Just because you have a small or medium-sized business does not mean that you are immune to the countless cyber security risks out there. In fact, online predators specifically target smaller businesses because of their lack of knowledge and training on security. By learning everything you can, you are preventing yourself, your assets and your customers from falling prey to the potential threats lurking in your emails. For more tips on securing your e-commerce business, visit the Security Centre of the DalPay Blog and follow us on Facebook and Twitter.

There is Nothing Friendly about “Friendly Fraud”

Friendly fraud

In 2012, e-Commerce merchants lost more than $11 billion worldwide through debit and credit card fraud. Think about that for a moment… $11+ billion! That’s a lot of money. Among the fraud committed, “friendly fraud” is at the top of the list. Although it may sound non-threatening, it is anything but; in fact, there is nothing friendly about this type of fraud, which is also referred to as “chargeback fraud”.

What is “Friendly Fraud”?

Most of the time, friendly fraud occurs during Card-Not-Present (CNP) transactions, such as online purchases. To break it down, consider this scenario: a customer visits your web store to buy a brand new tablet. They find what they are looking for, follow the steps to pay for their tablet by credit card (either directly through the merchant or through a third-party payment processor), and leave the store happily with their purchase which will arrive on their door step in the next week or so. But when the customer receives their goods, they have a change of heart… about the money they paid. He decides that he deserves this tablet free of charge because why not? He calls his credit card company and files a complaint stating that he was charged for a tablet he never bought or received, and says he has fallen victim to fraud. The credit card company sides with him, as they usually do, and refunds him his money. This customer got his tablet without having to pay for it, leaving the merchant with a bigger loss than just the price of the tablet.

As you can tell from the above scenario, friendly fraud is committed by the customer after they have “paid” for the product. Merchants can dispute, but this does not change the fact that every time a customer does a chargeback, it hits their merchant account hard, raising fees because of the increased fraud risk in their customer base. Furthermore, getting involved in a dispute is draining and labour-intensive, with little return for the merchant.

Who is affected by chargebacks?

The people committing this form of fraud might not realise who they are affecting when they call their credit card provider for a deliberate chargeback. Yes, the merchant is negatively affected, losing money and products, but there are other casualties. Every time a customer commits friendly fraud, the seller’s merchant account becomes riskier, incurring a higher operation cost. This translates into higher fees and more money spent on fraud prevention measures; according to a study conducted by Payments Journal in 2012, retailers spend about $6.47 billion annually on fraud prevention measures. Because of these higher operation costs, the price of the products and services for sale in the seller’s web store increase. This affects other customers – regular people just trying to buy something they want or need for themselves or someone else.

> Problem 1:
Answer these questions about the passage on friendly fraud:
(a) How much did e-commerce merchants lose worldwide through debit and credit card fraud in 2012?
(b) What other name is friendly fraud also referred to by?
(c) According to the Payments Journal study, how much do retailers spend each year on fraud prevention measures?
> Problem 2:
Quote the passage on friendly fraud word for word, starting with "As you can tell" and going on through "for the merchant.".

> Dataset extract:
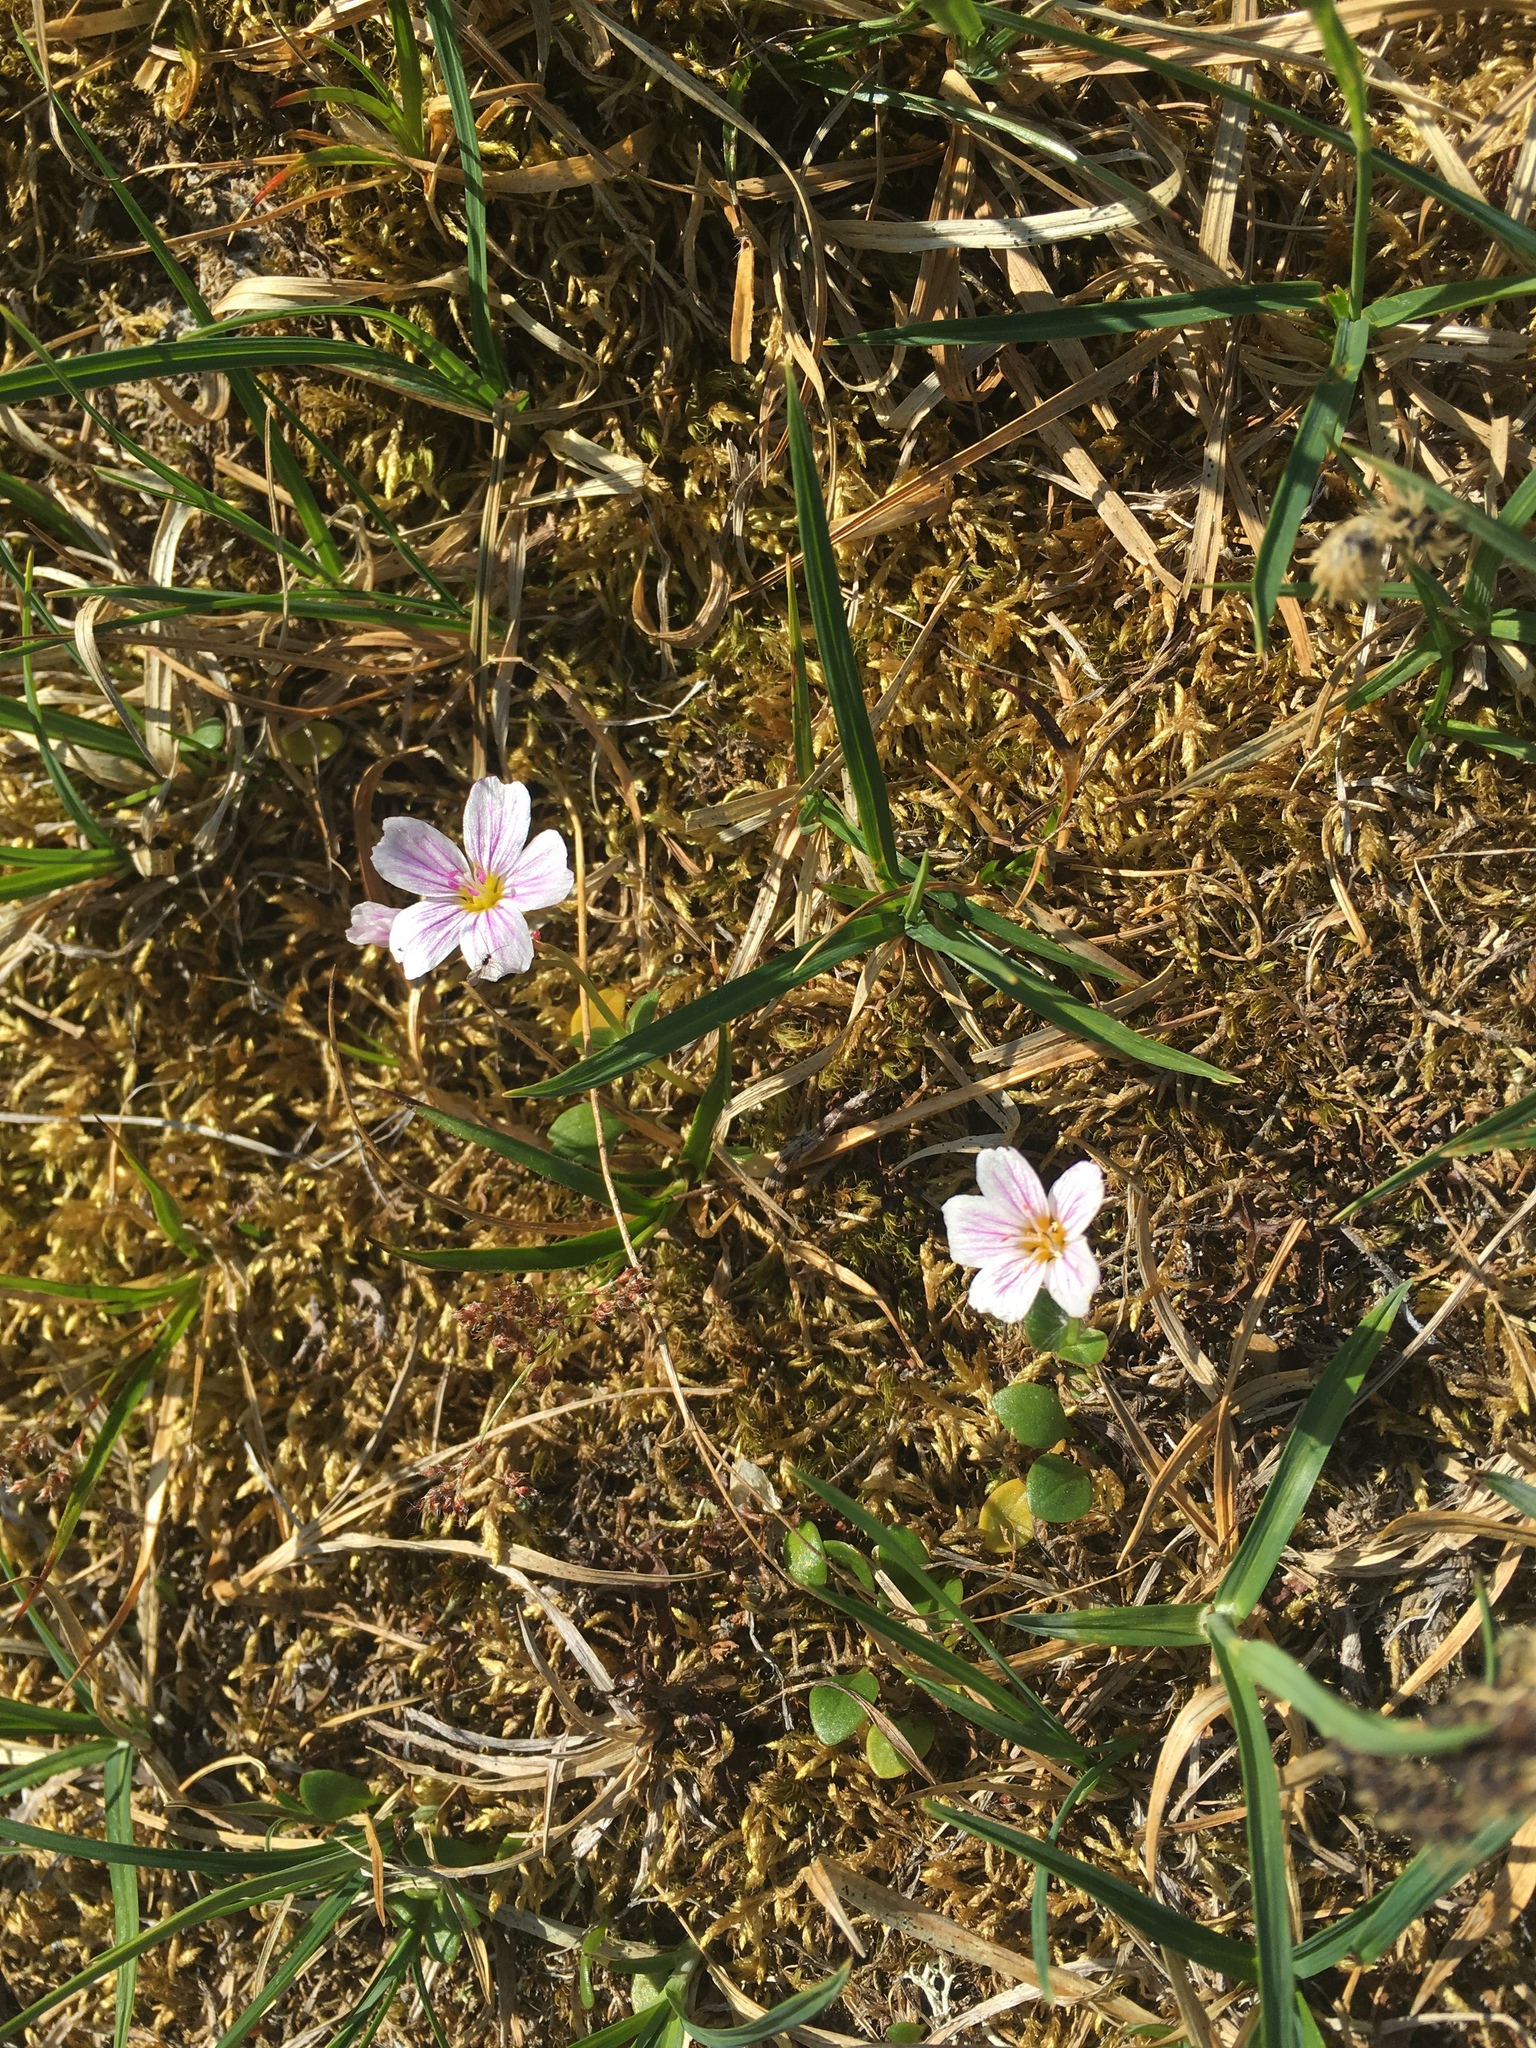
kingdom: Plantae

> Full solution 1:
(a) More than $11 billion.
(b) Chargeback fraud.
(c) About $6.47 billion.

> Full solution 2:
As you can tell from the above scenario, friendly fraud is committed by the customer after they have “paid” for the product. Merchants can dispute, but this does not change the fact that every time a customer does a chargeback, it hits their merchant account hard, raising fees because of the increased fraud risk in their customer base. Furthermore, getting involved in a dispute is draining and labour-intensive, with little return for the merchant.